Using Voice Dictation

An application wishing to write to the Voice Dictation API will need to incorporate the following code.

When the application starts up, it will need to call:

CoCreateInstance (..., CLSID_VDct, ..., &gpIVoiceDictation);

gpIVoiceDictation->QueryInterface (..., IID_IVDCTTEXT, &gpIVDctText);

gpIVoiceDictation->QueryInterface (..., IID_IVDCTGUI, &gpIVDctGUI);

If the application has not created its own topic, and does not wish to use a common topic, it needs to generate on. It calls:

gpIVoiceDictation->TopicAddString ("My App's Topic", NULL,

"E-mail", NULL, NULL, NULL);

The application can provide more information, such as sample words or documents for the topic. More information might increase the initial accuracy of the topic.

Once the application knows a topic, it calls Register() so that the Voice Dictation knows what topic to use:

gpIVoiceDictation->Register ("My Application", "My App's Topic",

NULL, NULL, &IVDctNotifySink, IID_IVDCTNOTIFYSINK, 0);

If an application were loading in a saved dictation session it would pass in an Istorage where the session information was saved.

The IVDctNotifySink is the notification sink code supplied by the application. It's member functions will be called to notify the application when the user speaks and text is added/removed from the virtual buffer. We will describe some of the interfaces as they're needed.

When the application wishes to listen, it calls:

gpIVoiceDictation->Activate (hWnd);

hWnd is the window handle of the window. The dictation engine might not really be listening until a global flag of EnabledSet() is turned on. The application usually does not have to turn this on since the system will have some UI that allows the user to turn it on.

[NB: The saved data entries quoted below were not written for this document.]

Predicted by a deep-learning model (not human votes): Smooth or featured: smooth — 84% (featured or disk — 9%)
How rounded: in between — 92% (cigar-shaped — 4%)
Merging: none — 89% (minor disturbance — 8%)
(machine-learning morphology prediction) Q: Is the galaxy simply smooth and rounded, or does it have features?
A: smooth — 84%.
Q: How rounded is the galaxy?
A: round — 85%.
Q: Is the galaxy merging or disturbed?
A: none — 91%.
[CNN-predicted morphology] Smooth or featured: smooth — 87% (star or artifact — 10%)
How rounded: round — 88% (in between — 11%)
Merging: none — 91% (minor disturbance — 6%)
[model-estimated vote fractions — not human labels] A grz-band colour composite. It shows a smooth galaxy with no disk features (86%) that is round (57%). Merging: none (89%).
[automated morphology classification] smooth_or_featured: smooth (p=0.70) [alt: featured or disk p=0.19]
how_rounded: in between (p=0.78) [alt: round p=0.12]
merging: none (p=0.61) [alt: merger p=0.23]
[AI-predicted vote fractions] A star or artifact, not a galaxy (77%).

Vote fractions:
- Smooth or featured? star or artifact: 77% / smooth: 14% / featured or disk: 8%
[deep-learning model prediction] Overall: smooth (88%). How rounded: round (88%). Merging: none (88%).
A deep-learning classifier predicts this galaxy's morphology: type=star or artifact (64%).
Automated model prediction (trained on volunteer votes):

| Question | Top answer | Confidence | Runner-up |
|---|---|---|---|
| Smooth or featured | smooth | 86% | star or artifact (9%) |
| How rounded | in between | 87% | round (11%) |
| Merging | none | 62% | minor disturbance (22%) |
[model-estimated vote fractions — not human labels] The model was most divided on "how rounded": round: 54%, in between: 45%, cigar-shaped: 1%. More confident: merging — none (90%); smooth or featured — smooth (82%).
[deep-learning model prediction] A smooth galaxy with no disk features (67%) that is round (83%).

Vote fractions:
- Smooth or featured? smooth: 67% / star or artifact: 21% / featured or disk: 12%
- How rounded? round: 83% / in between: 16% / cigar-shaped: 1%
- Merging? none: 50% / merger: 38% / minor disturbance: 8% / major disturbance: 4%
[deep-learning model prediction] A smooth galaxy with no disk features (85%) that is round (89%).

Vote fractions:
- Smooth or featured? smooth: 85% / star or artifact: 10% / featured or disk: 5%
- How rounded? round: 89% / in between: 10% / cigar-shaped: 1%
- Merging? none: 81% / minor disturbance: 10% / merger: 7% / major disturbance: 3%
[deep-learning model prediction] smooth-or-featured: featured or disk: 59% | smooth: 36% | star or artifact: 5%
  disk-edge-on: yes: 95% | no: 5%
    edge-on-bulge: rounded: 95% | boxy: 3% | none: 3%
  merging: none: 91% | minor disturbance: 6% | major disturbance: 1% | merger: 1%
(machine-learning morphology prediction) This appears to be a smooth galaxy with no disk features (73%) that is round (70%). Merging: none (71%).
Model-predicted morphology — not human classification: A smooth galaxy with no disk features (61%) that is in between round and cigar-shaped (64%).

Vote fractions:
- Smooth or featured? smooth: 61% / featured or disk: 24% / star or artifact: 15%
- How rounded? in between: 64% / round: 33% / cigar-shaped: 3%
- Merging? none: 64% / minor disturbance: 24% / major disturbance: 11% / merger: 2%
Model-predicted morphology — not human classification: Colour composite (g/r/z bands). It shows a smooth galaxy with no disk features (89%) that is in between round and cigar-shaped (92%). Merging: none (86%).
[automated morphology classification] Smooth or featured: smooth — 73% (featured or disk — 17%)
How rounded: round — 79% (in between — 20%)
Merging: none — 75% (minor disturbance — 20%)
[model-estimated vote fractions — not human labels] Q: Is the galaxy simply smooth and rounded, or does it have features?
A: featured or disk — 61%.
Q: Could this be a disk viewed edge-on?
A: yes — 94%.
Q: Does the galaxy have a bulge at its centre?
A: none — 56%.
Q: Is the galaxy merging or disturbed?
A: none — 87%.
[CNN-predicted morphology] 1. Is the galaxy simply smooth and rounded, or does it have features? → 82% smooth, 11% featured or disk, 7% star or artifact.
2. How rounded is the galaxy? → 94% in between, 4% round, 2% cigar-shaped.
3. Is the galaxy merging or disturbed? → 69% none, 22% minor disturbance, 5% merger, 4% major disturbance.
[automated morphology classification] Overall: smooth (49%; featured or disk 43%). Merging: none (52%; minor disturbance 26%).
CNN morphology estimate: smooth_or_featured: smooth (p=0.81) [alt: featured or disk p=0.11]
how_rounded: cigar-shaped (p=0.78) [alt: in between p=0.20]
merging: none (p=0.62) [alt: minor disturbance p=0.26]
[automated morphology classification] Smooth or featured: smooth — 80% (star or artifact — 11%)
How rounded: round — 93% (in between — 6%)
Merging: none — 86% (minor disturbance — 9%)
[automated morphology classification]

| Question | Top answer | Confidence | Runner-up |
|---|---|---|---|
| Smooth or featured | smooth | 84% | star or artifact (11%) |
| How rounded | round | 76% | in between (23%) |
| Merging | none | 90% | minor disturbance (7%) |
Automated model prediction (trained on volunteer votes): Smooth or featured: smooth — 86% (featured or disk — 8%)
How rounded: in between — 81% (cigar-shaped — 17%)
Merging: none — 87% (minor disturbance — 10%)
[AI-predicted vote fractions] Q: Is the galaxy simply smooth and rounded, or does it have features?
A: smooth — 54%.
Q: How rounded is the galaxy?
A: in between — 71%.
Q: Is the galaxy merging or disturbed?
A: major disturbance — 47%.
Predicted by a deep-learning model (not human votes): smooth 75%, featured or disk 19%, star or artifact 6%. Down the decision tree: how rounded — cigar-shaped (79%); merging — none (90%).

From the user's perspective he/she will then be turning on speech recognition for the entire PC, not just one application at a time.

Now that the application is registered, it creates its own edit box, rich edit box, or custom control that accepts text entry. This will be intimately tied into the virtual text edit box supplied by Voice Dictation. Whenever the user speaks some text that will be entered into the virtual edit box, the application will be called with, IVDctNotifySink.TextChanged() or TextSelChanged(). This means that something has changed and the application should synchronize it's visible edit box with Voice Dictation's invisible one so that the user will see the changes. To synchronize, the application calls:

gpIVDctText->Lock();

gpIVDctText->GetChanges (&dwOldStart, &dwOldEnd, &dwNewStart, &dwNewEnd);

gpIVDctText->TextGet (dwNewStart, dwNewEnd - dwNewStart, pszTemp);

Replace the text from dwOldStart to dwOldEnd in the visible edit box with pszTemp;

gpIVDctText->TextSelGet (&dwSelStart, &dwSelSize);

Set the text selection from dwSelStart to (dwSelStart + dwSelSize) in the visible

edit box;

gpIVDctText->UnLock();

Get the screen coordinates of the visible selection and put into rectSel;

gpIVDctGUI->SetSelRect (rectSel);

This code locks down the invisible text buffer so that it is not changed by inverse text normalization or new recognitions. It then finds out what text has changed since the last time the application synchronized and displays those changes to the user. The correction user-interface is then moved so that it's adjacent to the selected text.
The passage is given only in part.